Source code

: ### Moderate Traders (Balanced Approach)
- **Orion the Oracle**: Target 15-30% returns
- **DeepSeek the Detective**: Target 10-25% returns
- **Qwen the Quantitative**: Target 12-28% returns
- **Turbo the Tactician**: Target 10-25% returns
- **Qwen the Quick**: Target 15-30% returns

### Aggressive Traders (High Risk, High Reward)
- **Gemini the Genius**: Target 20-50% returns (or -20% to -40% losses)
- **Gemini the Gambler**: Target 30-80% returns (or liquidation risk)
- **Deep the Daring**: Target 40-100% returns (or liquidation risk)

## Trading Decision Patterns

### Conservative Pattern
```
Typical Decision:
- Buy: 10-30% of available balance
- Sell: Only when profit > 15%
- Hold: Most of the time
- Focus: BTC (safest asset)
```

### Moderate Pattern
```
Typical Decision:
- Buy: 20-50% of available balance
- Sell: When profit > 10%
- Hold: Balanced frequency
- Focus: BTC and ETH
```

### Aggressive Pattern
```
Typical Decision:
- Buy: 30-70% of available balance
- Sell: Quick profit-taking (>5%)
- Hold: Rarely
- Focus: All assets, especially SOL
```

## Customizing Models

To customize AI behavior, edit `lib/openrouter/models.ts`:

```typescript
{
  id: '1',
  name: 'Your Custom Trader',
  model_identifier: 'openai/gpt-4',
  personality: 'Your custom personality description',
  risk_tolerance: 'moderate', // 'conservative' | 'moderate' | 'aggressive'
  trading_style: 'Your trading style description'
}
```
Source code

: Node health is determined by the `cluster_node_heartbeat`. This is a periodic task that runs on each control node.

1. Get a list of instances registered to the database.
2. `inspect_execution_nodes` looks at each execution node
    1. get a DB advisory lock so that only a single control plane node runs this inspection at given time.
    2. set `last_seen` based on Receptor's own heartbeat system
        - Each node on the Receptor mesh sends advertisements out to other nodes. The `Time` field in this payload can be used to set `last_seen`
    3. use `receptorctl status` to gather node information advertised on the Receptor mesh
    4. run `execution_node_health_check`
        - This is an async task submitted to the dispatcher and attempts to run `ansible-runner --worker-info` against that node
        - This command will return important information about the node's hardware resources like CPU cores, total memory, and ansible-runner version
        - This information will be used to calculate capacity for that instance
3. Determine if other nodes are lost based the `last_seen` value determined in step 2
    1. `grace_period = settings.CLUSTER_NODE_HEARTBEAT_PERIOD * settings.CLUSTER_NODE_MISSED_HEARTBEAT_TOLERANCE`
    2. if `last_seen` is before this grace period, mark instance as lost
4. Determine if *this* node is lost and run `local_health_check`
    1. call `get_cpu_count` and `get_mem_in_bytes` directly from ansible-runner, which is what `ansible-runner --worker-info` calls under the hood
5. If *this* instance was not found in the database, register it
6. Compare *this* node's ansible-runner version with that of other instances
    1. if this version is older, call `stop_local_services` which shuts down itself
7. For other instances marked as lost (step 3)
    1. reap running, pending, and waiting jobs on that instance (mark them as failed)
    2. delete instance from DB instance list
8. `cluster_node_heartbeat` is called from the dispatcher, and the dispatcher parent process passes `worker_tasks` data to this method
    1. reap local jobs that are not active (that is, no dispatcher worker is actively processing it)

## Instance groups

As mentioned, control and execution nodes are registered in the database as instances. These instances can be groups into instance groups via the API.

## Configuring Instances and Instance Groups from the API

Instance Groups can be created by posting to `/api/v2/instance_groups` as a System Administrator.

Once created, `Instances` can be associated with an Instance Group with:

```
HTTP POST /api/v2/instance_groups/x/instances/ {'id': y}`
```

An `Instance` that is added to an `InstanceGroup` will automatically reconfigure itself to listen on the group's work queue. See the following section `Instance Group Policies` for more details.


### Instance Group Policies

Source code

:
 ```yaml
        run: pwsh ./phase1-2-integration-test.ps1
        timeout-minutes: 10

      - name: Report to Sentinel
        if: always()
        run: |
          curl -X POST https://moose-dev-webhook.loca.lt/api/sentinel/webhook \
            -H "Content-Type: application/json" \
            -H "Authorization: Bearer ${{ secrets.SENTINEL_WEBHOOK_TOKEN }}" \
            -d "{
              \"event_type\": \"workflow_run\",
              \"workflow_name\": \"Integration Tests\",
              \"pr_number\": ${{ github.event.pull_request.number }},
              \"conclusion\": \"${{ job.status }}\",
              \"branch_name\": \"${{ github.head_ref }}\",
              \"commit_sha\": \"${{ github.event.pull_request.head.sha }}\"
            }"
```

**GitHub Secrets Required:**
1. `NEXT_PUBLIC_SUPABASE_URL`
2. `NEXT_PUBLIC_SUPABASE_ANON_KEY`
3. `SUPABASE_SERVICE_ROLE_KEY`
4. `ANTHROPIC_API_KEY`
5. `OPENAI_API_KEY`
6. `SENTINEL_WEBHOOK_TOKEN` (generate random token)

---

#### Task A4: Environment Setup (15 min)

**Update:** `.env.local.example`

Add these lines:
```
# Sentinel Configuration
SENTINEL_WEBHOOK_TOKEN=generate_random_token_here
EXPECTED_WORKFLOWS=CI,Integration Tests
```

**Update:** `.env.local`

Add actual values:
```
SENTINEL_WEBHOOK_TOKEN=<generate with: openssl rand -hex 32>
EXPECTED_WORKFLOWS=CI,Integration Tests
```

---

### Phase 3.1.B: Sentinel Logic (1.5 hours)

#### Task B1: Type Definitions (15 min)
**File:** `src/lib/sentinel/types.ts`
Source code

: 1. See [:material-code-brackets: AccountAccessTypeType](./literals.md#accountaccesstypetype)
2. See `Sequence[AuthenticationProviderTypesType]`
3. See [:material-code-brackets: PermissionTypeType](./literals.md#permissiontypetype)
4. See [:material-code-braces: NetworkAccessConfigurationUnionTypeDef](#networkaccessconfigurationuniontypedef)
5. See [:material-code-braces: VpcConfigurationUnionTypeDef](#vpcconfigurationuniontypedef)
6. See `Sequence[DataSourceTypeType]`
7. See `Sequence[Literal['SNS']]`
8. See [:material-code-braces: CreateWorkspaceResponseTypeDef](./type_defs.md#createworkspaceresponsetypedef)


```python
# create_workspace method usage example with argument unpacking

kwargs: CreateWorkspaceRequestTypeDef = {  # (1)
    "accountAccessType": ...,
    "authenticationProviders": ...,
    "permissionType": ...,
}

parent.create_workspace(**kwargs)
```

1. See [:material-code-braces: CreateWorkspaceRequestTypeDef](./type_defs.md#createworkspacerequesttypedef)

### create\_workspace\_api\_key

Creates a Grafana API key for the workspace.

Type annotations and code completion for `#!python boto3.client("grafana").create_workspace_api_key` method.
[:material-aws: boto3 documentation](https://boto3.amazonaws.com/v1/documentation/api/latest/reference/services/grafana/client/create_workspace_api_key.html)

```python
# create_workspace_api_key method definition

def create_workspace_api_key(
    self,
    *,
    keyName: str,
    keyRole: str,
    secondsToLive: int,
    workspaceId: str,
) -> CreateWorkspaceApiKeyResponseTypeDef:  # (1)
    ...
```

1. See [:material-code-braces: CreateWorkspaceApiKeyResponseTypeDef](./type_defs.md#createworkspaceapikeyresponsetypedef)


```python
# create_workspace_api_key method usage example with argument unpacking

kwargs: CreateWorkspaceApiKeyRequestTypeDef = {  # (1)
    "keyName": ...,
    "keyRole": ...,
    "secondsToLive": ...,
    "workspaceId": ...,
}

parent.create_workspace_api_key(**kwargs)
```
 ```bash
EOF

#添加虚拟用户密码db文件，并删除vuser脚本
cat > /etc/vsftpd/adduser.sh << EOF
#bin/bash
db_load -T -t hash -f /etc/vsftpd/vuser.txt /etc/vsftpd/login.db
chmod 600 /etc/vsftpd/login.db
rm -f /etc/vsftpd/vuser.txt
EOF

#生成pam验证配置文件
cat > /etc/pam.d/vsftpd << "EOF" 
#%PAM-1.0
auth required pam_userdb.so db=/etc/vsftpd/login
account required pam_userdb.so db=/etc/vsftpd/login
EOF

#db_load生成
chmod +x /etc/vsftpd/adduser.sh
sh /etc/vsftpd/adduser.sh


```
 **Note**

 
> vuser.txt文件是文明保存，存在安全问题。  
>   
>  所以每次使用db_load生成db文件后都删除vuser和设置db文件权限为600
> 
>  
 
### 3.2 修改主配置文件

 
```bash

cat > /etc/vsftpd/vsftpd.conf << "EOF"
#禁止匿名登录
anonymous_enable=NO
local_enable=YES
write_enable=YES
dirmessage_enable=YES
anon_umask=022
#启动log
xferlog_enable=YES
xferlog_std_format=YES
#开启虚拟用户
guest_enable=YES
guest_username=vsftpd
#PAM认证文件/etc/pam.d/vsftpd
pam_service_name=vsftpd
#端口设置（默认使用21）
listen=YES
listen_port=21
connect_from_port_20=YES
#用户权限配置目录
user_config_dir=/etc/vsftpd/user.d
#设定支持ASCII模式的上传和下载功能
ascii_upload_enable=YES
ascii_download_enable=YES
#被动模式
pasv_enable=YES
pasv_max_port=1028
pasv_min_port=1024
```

■ **Directions**: Since only part of the listing is wanted, copy exactly the lines from the one holding "- This information" to the one holding "1. reap running, pending, and", both included.

■ **Written response**:
        - This information will be used to calculate capacity for that instance
3. Determine if other nodes are lost based the `last_seen` value determined in step 2
    1. `grace_period = settings.CLUSTER_NODE_HEARTBEAT_PERIOD * settings.CLUSTER_NODE_MISSED_HEARTBEAT_TOLERANCE`
    2. if `last_seen` is before this grace period, mark instance as lost
4. Determine if *this* node is lost and run `local_health_check`
    1. call `get_cpu_count` and `get_mem_in_bytes` directly from ansible-runner, which is what `ansible-runner --worker-info` calls under the hood
5. If *this* instance was not found in the database, register it
6. Compare *this* node's ansible-runner version with that of other instances
    1. if this version is older, call `stop_local_services` which shuts down itself
7. For other instances marked as lost (step 3)
    1. reap running, pending, and waiting jobs on that instance (mark them as failed)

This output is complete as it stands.